Limits to OS-based ATM Network Striping
(work-in-progress proposal for SOSP)
Jacob J. Schrøder Thomas Stormark Povl T. Koch*
Department of Computer Science, University of Copenhagen (DIKU)
Universitetsparken 1, DK-2100 Copenhagen East, Denmark
OS-based network striping is a flexible way to provide higher aggregate network bandwidths, lower message latencies for larger packets, and more reliable communication, by using multiple network adapters in parallel. We have experimented with network striping using two 155 Mbps ATM connections between Dual Pentium Pro machines running Windows NT 4.0. We find that performance is limited by the design of the operating system and the ATM driver. We have a new striping algorithm, called TRR, that preserves packet ordering, as required by ATM. We see reasonable benefits for UDP/IP, but are still working on getting decent TCP/IP performace.

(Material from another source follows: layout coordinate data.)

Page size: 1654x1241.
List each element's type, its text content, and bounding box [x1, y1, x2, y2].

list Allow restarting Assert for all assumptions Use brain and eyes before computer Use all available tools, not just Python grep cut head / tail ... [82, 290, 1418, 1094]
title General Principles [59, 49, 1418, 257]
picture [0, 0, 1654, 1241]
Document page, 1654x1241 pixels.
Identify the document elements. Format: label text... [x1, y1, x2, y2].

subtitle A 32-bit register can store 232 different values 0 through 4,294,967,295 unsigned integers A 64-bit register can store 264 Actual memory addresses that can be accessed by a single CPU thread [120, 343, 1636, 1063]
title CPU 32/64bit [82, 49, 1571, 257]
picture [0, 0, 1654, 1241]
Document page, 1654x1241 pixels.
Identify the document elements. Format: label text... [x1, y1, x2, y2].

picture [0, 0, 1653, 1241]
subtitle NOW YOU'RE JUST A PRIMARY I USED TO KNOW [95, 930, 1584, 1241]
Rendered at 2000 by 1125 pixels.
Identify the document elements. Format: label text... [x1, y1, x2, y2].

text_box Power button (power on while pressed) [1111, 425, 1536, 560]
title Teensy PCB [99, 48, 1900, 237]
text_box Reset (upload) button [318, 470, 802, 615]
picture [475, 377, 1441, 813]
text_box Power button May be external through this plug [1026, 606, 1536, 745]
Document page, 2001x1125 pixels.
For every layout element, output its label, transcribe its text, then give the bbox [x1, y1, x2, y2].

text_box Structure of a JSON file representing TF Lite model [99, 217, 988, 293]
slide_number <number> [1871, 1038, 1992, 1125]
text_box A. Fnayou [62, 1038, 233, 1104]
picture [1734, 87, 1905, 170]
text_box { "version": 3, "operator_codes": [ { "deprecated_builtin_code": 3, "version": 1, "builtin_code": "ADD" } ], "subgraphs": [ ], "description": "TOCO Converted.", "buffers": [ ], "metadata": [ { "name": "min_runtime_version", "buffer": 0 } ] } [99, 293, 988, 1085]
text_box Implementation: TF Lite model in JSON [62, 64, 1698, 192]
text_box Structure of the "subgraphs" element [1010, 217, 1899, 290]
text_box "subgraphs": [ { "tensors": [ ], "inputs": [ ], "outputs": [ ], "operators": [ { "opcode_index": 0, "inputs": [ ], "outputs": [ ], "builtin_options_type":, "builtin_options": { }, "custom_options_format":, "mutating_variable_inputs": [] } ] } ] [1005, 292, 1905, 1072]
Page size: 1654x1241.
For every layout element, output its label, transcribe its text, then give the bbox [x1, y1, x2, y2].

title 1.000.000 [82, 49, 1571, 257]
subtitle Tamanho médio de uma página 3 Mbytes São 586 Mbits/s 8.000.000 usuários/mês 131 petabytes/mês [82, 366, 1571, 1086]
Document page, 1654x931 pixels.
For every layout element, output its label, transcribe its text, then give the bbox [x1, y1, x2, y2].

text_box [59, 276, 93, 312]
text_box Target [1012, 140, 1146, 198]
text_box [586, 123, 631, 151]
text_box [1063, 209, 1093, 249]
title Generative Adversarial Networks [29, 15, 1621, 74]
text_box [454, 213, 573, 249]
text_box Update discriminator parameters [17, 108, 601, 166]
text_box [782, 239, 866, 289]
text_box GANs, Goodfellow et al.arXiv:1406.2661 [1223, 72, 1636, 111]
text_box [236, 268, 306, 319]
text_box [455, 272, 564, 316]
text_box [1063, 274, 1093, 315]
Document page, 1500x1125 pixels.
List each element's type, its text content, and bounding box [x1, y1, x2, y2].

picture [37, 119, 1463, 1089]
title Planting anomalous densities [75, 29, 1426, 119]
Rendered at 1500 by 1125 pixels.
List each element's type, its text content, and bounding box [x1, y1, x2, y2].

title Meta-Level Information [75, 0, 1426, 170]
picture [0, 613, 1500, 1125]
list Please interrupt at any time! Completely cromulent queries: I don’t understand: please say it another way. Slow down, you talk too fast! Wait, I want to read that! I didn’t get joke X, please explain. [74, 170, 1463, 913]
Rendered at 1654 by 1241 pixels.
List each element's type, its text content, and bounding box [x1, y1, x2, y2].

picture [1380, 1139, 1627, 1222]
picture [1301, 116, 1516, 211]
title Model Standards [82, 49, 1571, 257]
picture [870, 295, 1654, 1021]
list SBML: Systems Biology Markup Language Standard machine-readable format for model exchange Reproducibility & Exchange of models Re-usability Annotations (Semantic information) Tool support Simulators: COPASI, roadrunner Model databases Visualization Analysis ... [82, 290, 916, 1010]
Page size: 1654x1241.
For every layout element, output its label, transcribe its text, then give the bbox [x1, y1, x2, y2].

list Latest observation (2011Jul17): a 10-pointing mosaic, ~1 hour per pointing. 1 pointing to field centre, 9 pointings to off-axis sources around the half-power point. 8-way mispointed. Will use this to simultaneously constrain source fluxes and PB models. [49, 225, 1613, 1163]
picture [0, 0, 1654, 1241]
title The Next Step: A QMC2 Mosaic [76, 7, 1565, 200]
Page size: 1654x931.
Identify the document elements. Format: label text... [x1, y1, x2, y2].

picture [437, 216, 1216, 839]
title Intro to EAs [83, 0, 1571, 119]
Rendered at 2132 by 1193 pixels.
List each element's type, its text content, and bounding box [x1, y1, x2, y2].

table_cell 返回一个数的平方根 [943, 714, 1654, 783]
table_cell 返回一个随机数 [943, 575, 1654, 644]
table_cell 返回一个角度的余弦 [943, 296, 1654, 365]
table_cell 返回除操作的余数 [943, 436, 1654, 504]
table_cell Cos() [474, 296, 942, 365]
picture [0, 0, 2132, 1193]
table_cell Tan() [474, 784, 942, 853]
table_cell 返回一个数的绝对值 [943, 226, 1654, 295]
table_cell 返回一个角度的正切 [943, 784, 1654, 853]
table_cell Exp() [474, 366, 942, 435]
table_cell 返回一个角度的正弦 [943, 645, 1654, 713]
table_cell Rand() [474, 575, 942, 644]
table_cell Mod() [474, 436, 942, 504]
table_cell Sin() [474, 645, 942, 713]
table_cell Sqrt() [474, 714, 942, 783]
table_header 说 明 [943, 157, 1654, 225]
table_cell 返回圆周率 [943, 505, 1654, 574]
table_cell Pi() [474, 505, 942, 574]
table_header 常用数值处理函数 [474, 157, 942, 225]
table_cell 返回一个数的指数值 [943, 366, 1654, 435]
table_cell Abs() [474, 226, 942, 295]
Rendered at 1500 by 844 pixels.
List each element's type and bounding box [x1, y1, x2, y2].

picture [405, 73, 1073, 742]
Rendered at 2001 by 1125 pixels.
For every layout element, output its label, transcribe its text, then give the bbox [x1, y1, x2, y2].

In the distributed systems of today, the limited bandwidth and high latency of even high-speed networks are major bottlenecks. One way of increasing bandwidth and lowering latency of network communication is by using network striping  also known as inverse multiplexing, where the aggregation of multiple, parallel network connections - stripes - may provide a way to increase bandwidth and lower latency. The potential benefits obtainable by network striping are (1) multiple low cost network interfaces may provide a cost-effective alternative to a single expensive high-speed network interface, (2) multiple interfaces may provide higher performance than can be achieved by using the current single interface technology, and (3) the reliability of network subsystems may be improved by using multiple stripes.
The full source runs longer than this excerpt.